Why was Sharapova taking it?
The former No. 1 tennis player said at a news conference Monday that she had been taking meldonium for the past decade for a variety of health issues.
Among them: Irregular EKGs, tests that monitor the electrical activity of your heart; a magnesium deficiency; and early indications of diabetes, which she has a family history of. (One study has shown that meldonium has anti-diabetic effects on the metabolism of rats.) She also said she was "getting sick very often" before she went on it.
"That sounds reasonable," Catlin, the former director of the U.S. anti-doping lab, said. "There's no way to conclude that this was deliberate or not deliberate doping."
Norman Fost, a professor emeritus of pediatrics and bioethics at the University of Wisconsin-Madison who has written about performance-enhancing drugs, told NBC News there simply isn't enough information to know whether Sharapova was taking this as a medical treatment or as a performance enhancer.
"Whether she was or wasn't, and what the reasons were, will be hard to know," he said.
Sharapova insisted at her news conference that it was an innocent mistake.
"It is very important for you to understand that for 10 years this medicine was not on WADA's banned list and I had been legally taking the medicine. But on January the first, the rules have changed," she said.
Why was it banned?
Because meldonium increases oxygen to the blood, the World Anti-Doping Agency began monitoring use of it among professional athletes. After finding multiple instances of it being used, WADA announced last September that it was declaring it a banned substance, as of January, due to the fact that it could aid an athlete's endurance and be used with "the intention of enhancing performance."

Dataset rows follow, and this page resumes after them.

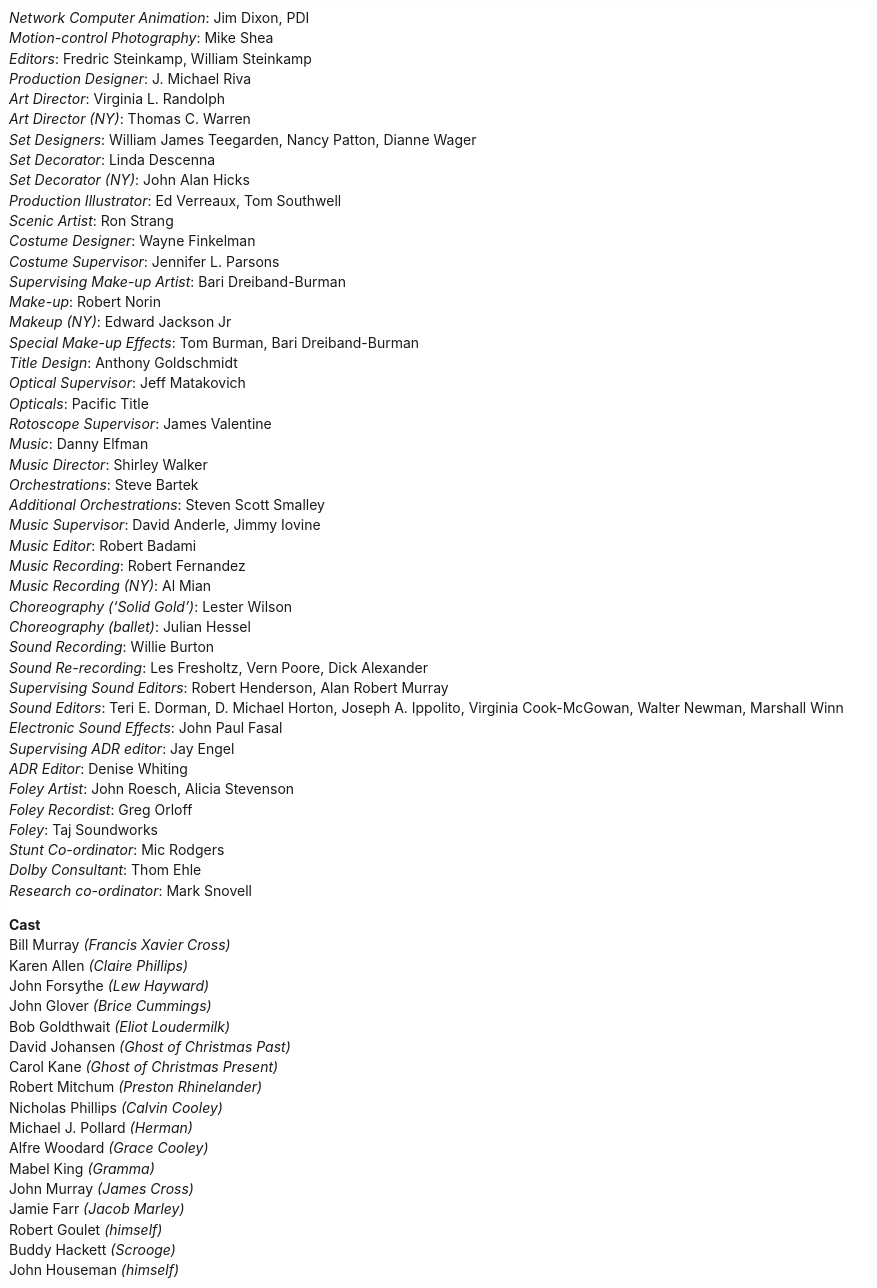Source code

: _Network Computer Animation_: Jim Dixon, PDI  
_Motion-control Photography_: Mike Shea  
_Editors_: Fredric Steinkamp, William Steinkamp  
_Production Designer_: J. Michael Riva  
_Art Director_: Virginia L. Randolph  
_Art Director (NY)_: Thomas C. Warren  
_Set Designers_: William James Teegarden, Nancy Patton, Dianne Wager  
_Set Decorator_: Linda Descenna  
_Set Decorator (NY)_: John Alan Hicks  
_Production Illustrator_: Ed Verreaux, Tom Southwell  
_Scenic Artist_: Ron Strang  
_Costume Designer_: Wayne Finkelman  
_Costume Supervisor_: Jennifer L. Parsons  
_Supervising Make-up Artist_: Bari Dreiband-Burman  
_Make-up_: Robert Norin  
_Makeup (NY)_: Edward Jackson Jr  
_Special Make-up Effects_: Tom Burman, Bari Dreiband-Burman  
_Title Design_: Anthony Goldschmidt  
_Optical Supervisor_: Jeff Matakovich  
_Opticals_: Pacific Title  
_Rotoscope Supervisor_: James Valentine  
_Music_: Danny Elfman  
_Music Director_: Shirley Walker  
_Orchestrations_: Steve Bartek  
_Additional Orchestrations_: Steven Scott Smalley  
_Music Supervisor_: David Anderle, Jimmy Iovine  
_Music Editor_: Robert Badami  
_Music Recording_: Robert Fernandez  
_Music Recording (NY)_: Al Mian  
_Choreography (‘Solid Gold’)_: Lester Wilson  
_Choreography (ballet)_: Julian Hessel  
_Sound Recording_: Willie Burton  
_Sound Re-recording_: Les Fresholtz, Vern Poore, Dick Alexander  
_Supervising Sound Editors_: Robert Henderson, Alan Robert Murray  
_Sound Editors_: Teri E. Dorman, D. Michael Horton, Joseph A. Ippolito, Virginia Cook-McGowan, Walter Newman, Marshall Winn  
_Electronic Sound Effects_: John Paul Fasal  
_Supervising ADR editor_: Jay Engel  
_ADR Editor_: Denise Whiting  
_Foley Artist_: John Roesch, Alicia Stevenson  
_Foley Recordist_: Greg Orloff  
_Foley_: Taj Soundworks  
_Stunt Co-ordinator_: Mic Rodgers  
_Dolby Consultant_: Thom Ehle  
_Research co-ordinator_: Mark Snovell  

**Cast**  
Bill Murray _(Francis Xavier Cross)_  
Karen Allen _(Claire Phillips)_  
John Forsythe _(Lew Hayward)_  
John Glover _(Brice Cummings)_  
Bob Goldthwait _(Eliot Loudermilk)_  
David Johansen _(Ghost of Christmas Past)_  
Carol Kane _(Ghost of Christmas Present)_  
Robert Mitchum _(Preston Rhinelander)_  
Nicholas Phillips _(Calvin Cooley)_  
Michael J. Pollard _(Herman)_  
Alfre Woodard _(Grace Cooley)_  
Mabel King _(Gramma)_  
John Murray _(James Cross)_  
Jamie Farr _(Jacob Marley)_  
Robert Goulet _(himself)_  
Buddy Hackett _(Scrooge)_  
John Houseman _(himself)_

WADA classifies meldonium as a "metabolic modulator" because of its metabolic effects and places it in the same category as insulin, which can also be abused to boost performance.
Who else was taking it?
Ice dancer Ekaterina Bobrova, of Russia, also said Monday that she had tested positive for meldonium. A pair of Ukrainian biathletes, Russian speed skater Pavel Kulizhnikov, and Russian cyclist Eduard Vorganov have tested positive for it since it was banned, too, according to the Associated Press.
Russia's sports minister, Vitaly Mutko, said Tuesday that meldonium is popular among his country's athletes, and said he expected more could test positive for it.
“Unfortunately, a lot of athletes took this medicine,” Mutko told Russian news agency R-Sport. “This medicine used to be allowed, it does not do anything major, it just helped a lot of people with their recovery times; it did not offer any unfair advantages.”
What happens next for Sharapova?
Sharapova, who has been the highest paid woman in sports for 11 years, has had sponsorships suspended since she revealed she tested positive for a banned substance. The Tennis Anti-Doping Program said she "will be provisionally suspended with effect from 12 March, pending determination of the case."
Regardless of what happens, the doping experts said she did the right thing by being forthcoming: Fost pointed to former New York Yankees' pitcher Andy Pettitte, who openly acknowledged in 2007, during the baseball doping scandal, that he had taken human growth hormone.
"He was declared to be an admirable person and a role model for telling the truth," Fost said.